The market reaction to yesterday’s FOMC announcement was rather bizarre. There weren’t any serious surprises in the statement – economic activity was upgraded from “levelling out” to “has picked up,” the Fed reiterated that it would keep rates low for “an extended period,” and the Fed decided to extend its agency/MBS purchase program out to the end of Q1 2010, which had been widely speculated. The USD sold off in response, which was partly attributable to the upgrade in economic conditions, and partly to the fact that the Fed decided to maintain the size of its asset purchase program, whereas some Fed speakers had speculated that the FOMC may elect not to purchase the entire $1.45B of agency/MBS products. And although equities rallied in the wake of the FOMC’s rosier economic outlook, they sold off later in the afternoon through to the closing bell, which turned everything on its head.
This early morning, European equities and US equity futures are in the red, energy prices have declined (which is also related to the larger than expected build in crude oil inventories in yesterday’s weekly DOE report), and the US dollar is well off yesterday’s lows (although the DXY index has trekked a little lower this morning).
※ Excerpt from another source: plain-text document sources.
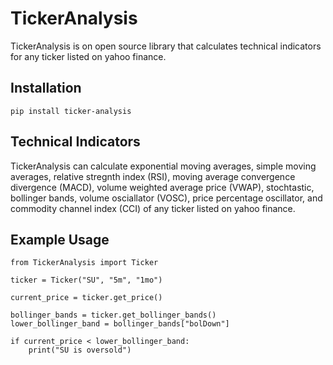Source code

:# TickerAnalysis
TickerAnalysis is on open source library that calculates technical indicators for any ticker listed on yahoo finance.

## Installation
    pip install ticker-analysis
    
 ## Technical Indicators
TickerAnalysis can calculate exponential moving averages, simple moving averages, relative stregnth index (RSI), moving average convergence divergence (MACD), volume weighted average price (VWAP), stochtastic, bollinger bands, volume osciallator (VOSC), price percentage oscillator, and commodity channel index (CCI) of any ticker listed on yahoo finance.
    
## Example Usage
    from TickerAnalysis import Ticker
    
    ticker = Ticker("SU", "5m", "1mo")

    current_price = ticker.get_price()

    bollinger_bands = ticker.get_bollinger_bands()
    lower_bollinger_band = bollinger_bands["bolDown"]

    if current_price < lower_bollinger_band:
        print("SU is oversold")
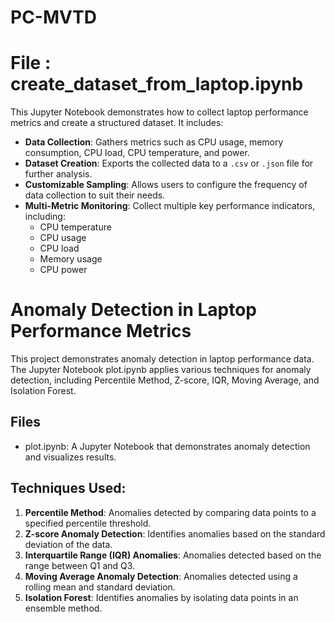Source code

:# PC-MVTD

# File : create_dataset_from_laptop.ipynb

This Jupyter Notebook demonstrates how to collect laptop performance metrics and create a structured dataset. It includes:

- **Data Collection**: Gathers metrics such as CPU usage, memory consumption, CPU load, CPU temperature, and power.
- **Dataset Creation**: Exports the collected data to a `.csv` or `.json` file for further analysis.
- **Customizable Sampling**: Allows users to configure the frequency of data collection to suit their needs.
- **Multi-Metric Monitoring**: Collect multiple key performance indicators, including:
  - CPU temperature
  - CPU usage
  - CPU load
  - Memory usage
  - CPU power

# Anomaly Detection in Laptop Performance Metrics
This project demonstrates anomaly detection in laptop performance data. The Jupyter Notebook plot.ipynb applies various techniques for anomaly detection, including Percentile Method, Z-score, IQR, Moving Average, and Isolation Forest.

## Files
- plot.ipynb: A Jupyter Notebook that demonstrates anomaly detection and visualizes results.

## Techniques Used:
1. **Percentile Method**: Anomalies detected by comparing data points to a specified percentile threshold.
2. **Z-score Anomaly Detection**: Identifies anomalies based on the standard deviation of the data.
3. **Interquartile Range (IQR) Anomalies**: Anomalies detected based on the range between Q1 and Q3.
4. **Moving Average Anomaly Detection**: Anomalies detected using a rolling mean and standard deviation.
5. **Isolation Forest**: Identifies anomalies by isolating data points in an ensemble method.
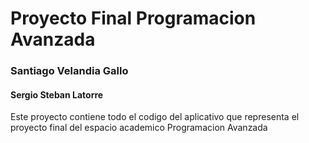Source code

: # Proyecto Final Programacion Avanzada
### Santiago Velandia Gallo
#### Sergio Steban Latorre
Este proyecto contiene todo el codigo del aplicativo que representa el proyecto final del espacio academico Programacion Avanzada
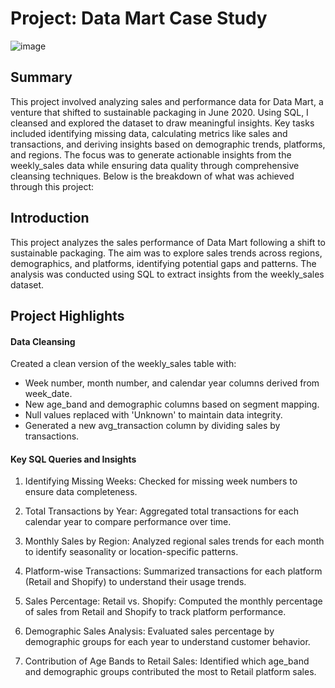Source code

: # Project: Data Mart Case Study  
![image](https://github.com/user-attachments/assets/45320bce-d558-4ec0-8d08-3fd47894cae2)

## Summary  

This project involved analyzing sales and performance data for Data Mart, a venture that shifted to sustainable packaging in June 2020. Using SQL, I cleansed and explored the dataset to draw meaningful insights. Key tasks included identifying missing data, calculating metrics like sales and transactions, and deriving insights based on demographic trends, platforms, and regions.
The focus was to generate actionable insights from the weekly_sales data while ensuring data quality through comprehensive cleansing techniques. Below is the breakdown of what was achieved through this project:

## Introduction
This project analyzes the sales performance of Data Mart following a shift to sustainable packaging. The aim was to explore sales trends across regions, demographics, and platforms, identifying potential gaps and patterns. The analysis was conducted using SQL to extract insights from the weekly_sales dataset.

## Project Highlights
#### Data Cleansing
Created a clean version of the weekly_sales table with:
 - Week number, month number, and calendar year columns derived from week_date.
 - New age_band and demographic columns based on segment mapping.
 - Null values replaced with 'Unknown' to maintain data integrity.
 - Generated a new avg_transaction column by dividing sales by transactions.

#### Key SQL Queries and Insights

1. Identifying Missing Weeks: Checked for missing week numbers to ensure data completeness.

2. Total Transactions by Year: Aggregated total transactions for each calendar year to compare performance over time.

3. Monthly Sales by Region: Analyzed regional sales trends for each month to identify seasonality or location-specific patterns.

4. Platform-wise Transactions: Summarized transactions for each platform (Retail and Shopify) to understand their usage trends.

5. Sales Percentage: Retail vs. Shopify: Computed the monthly percentage of sales from Retail and Shopify to track platform performance.

6. Demographic Sales Analysis: Evaluated sales percentage by demographic groups for each year to understand customer behavior.

7. Contribution of Age Bands to Retail Sales: Identified which age_band and demographic groups contributed the most to Retail platform sales.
Yesterday EUR/USD hit a new marginal high of 1.4840/45, but got hit after an unnamed French government official expressed concern over the strength of the euro, and fell further as equities sold off late in the afternoon. When asked about the euro’s current level, the French source said “it worries us,” and expressed hope that the Pittsburgh G20 will “fix a time for a discussion on currencies at a later stage.” This is in contrast to recent statements from the ECB’s Weber and other euro zone officials. While EUR/USD has bounced back to some extent after dipping just below 1.47 overnight, there has been a lot of focus on EUR/CHF, which dropped to its lowest levels since the SNB intervened in June. EUR/CHF has since bounced back above 1.51 (considered to be the SNB’s “line in the sand” by some), but will remain on the markets’ radar as the SNB reaffirmed its commitment to “act decisively to prevent any appreciation in the Swiss franc against the euro” just last week.
The biggest currency mover this morning has been sterling, which as been absolutely crushed. EUR/GBP has rallied by more than 100pts this morning, driving it well above 0.91 and to fresh 2009 highs, on a couple of big news stories. One, the UK Telegraph reports that the BoE has called a seminar of UK market economists to be hosted by Deputy Governor Bean. There is a lot of speculation surrounding what exactly the BoE hopes to achieve – some options being, clarifying the position on the reserve rate, introducing a change to the monetary policy
framework, or explaining the progress of QE as it feels the message has been rather muddled of late. And two, Mervyn King was in the Newcastle Journal talking down the pound. He called the pound’s drop “very helpful” to the process of rebalancing the economy.
With little data in North America today, the focus will turn to the first day of the G20 meeting. Traders don’t think that much will come out of it, but will be keeping an eye on headlines nonetheless.